Deeana Copeland Klepper: Pastoral Care and Community in Late Medieval Germany: Albert of Diessen’s Mirror of Priests (Cornell University Press, 2022)
Review by Ellie Ash
Deeana Klepper’s new book, Pastoral Care and Community in Late Medieval Germany, offers a glimpse into the world of fourteenth century Bavaria through the Mirror of the title: a pastoral manual composed by Albert, a canon in the monastery at a small town called Diessen, intended as a “mirror” for parish priests to look into to prepare for their duties. Klepper uses the manual and its manuscripts as another kind of mirror, one that reflects the character of life and religion in the community that produced it. The image in the reflection is sometimes hard to discern, and Klepper is careful about the conclusions she draws. What comes through is an image of a society where Christians in good standing mingled with the religiously marginal: Jews, sinners, sorcerers, and purveyors of superstition.

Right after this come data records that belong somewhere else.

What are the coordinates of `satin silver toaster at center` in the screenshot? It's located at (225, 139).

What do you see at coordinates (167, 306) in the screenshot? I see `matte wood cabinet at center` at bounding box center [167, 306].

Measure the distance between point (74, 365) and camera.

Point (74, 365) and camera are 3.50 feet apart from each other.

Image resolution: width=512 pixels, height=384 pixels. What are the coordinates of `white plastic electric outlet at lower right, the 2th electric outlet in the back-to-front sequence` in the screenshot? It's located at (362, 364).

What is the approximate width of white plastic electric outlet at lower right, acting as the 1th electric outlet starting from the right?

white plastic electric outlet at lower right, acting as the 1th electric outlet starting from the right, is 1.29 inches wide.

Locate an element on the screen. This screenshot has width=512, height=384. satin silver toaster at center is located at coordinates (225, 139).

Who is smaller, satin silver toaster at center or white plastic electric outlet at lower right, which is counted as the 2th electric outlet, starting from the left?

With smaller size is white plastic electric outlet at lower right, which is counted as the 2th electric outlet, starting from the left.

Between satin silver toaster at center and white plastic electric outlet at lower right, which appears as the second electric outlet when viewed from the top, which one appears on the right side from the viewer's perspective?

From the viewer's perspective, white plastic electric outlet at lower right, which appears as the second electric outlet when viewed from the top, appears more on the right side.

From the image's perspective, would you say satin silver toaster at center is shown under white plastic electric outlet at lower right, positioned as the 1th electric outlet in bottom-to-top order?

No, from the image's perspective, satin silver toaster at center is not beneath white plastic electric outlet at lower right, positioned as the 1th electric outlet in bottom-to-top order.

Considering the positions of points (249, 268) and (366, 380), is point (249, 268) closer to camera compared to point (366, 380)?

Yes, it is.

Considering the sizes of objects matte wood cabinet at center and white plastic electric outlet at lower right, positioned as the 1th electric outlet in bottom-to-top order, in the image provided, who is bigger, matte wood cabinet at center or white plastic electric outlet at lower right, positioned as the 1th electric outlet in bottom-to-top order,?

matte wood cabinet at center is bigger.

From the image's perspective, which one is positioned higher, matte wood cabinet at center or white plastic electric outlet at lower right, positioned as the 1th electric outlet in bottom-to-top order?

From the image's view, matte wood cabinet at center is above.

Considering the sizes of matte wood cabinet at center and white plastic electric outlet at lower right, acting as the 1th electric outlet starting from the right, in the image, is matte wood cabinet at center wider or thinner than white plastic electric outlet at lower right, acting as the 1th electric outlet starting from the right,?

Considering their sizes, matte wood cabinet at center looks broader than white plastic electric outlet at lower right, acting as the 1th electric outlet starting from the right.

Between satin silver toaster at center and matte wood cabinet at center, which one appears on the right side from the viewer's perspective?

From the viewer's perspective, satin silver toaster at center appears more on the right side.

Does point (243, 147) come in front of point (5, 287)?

With her analysis of a text meant for a relatively humble, regional audience, Klepper calls for more serious attention to works typically considered minor. Like other parish manuals, the Mirror for Priests is largely made up of selections from larger, more eminent works. But Klepper shows that it would be wrong to conclude that the composition lacks original thought. By examining what he adopted from his models and what he left out, how he adapted his sources and how he revised the text over time, we can see what Albert thought was of practical relevance for the care of souls in Diessen and environs. In this way, parish manuals offer a precious view into how the official teachings of the “universal church” were actually lived out in practice in small local communities.
The topics Albert seems to have found most pressing included improper supernatural practices, relations with Jews, and eschatology. Each reflected social developments of the time, Klepper informs us, and Albert reworked his treatment of them across the three editions of the Mirror that survive in his hand. His attention to the end times and rejection of belief in werewolves and witches reflects the beginnings of growing interest in these topics in central Europe; in both cases, Albert affirms older theological teachings. His attention to Jews may respond to their physical presence within Diessen. The Black Death had prompted a spate of massacres of Jews, and Albert seems to have been anxious to forestall further violence. Killing Jews was one of many sins that prevented one from receiving the Eucharist. Albert’s hands-off approach extended to positive interaction, as well, and he warned that social contact with Jews was sinful.
Unlike modern published books, manuscript manuals like Albert’s were not static texts. Albert himself produced at least three different versions of the Mirror tailored to specific audiences, and his religious brothers continued adding to the copy that remained in Diessen for years. The writing process, Klepper argues, was bidirectional, as reader feedback and annotations shaped versions of the text over time and copyists selected and rearranged material to produce editions suited to the needs of their own communities.
Klepper’s research shows that scribes in small religious houses were not mindlessly reproducing existing books but agentively creating texts that shaped authoritative Christianity for local communities. Pastoral Care and Community in Late Medieval Germany fruitfully brings recent theories in religious studies to bear on conversations about the interplay between conformity and diversity in medieval Christianity.